[WHAT IS BEING ASKED]
Lines with the word "Cooked" in them must be copied from the records below.

----------------------------------------

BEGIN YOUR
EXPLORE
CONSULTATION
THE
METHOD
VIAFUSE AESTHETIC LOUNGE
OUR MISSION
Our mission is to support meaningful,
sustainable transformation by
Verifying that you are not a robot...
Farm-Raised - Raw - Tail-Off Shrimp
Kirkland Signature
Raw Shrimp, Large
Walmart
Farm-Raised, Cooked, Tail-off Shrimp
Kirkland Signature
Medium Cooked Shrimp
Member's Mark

----------------------------------------

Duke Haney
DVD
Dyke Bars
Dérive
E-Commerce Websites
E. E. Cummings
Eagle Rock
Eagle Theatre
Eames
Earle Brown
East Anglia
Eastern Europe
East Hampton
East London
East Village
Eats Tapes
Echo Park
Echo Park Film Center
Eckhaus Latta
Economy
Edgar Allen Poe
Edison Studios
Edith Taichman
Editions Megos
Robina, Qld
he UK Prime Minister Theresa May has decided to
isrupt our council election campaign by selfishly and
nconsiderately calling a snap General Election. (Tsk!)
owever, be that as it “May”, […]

----------------------------------------

[ANSWER SPACE]
Farm-Raised, Cooked, Tail-off Shrimp
Medium Cooked Shrimp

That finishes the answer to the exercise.